I also am reminded of the example provided by Rush Limbaugh. Regardless of what you think about El-Rushbo’s politics, there is no denying he is both a juggernaut and a pioneer of the modern talk-radio genre. After more than two decades of success on the airwaves, it’s easy to forget the struggle Limbaugh had convincing station managers to let him conduct a show the way he wanted, which meant talking about national and international issues in an age when local AM talk radio was just that — almost entirely local in focus.

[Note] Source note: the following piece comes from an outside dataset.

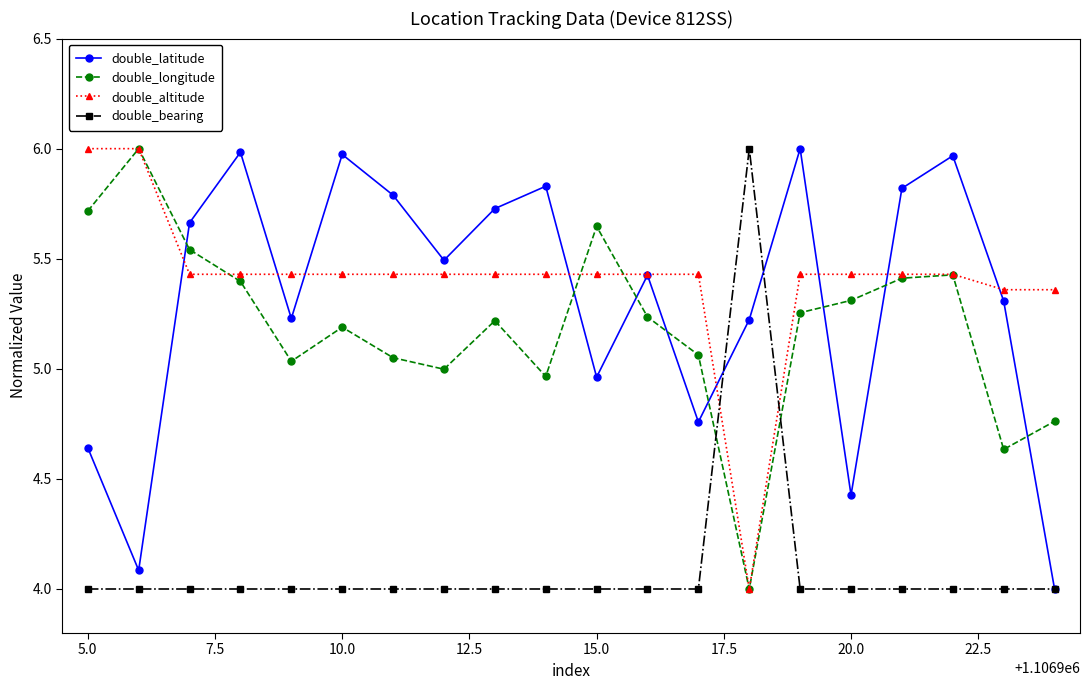

What is the lowest value of the double_altitude series?

4.0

Sacramento station KFBK gave Limbaugh some leeway back in 1984. National syndication and loads of imitators followed, and it’s hard to imagine the industry wouldn’t have been vastly different (and probably less profitable) had Limbaugh not received the chance to buck conventional wisdom.

I guess the relevance of that example depends upon how similar AM radio in the early 1980s is to newspapers of today. Certainly, some of the market forces are different, but I’d say the industries have quite a bit in common, too.

So, while I agree that there is a direct correlation between newspapers’ success and the quality of their local coverage, in my opinion, giving short shrift to non-local news is not a great idea. If you disagree, I’d love to hear why. Changing my mind, though, will require a cogent explanation of the amount of comment national stories receive on this site and the chiding we receive when readers believe we have not given them adequate play.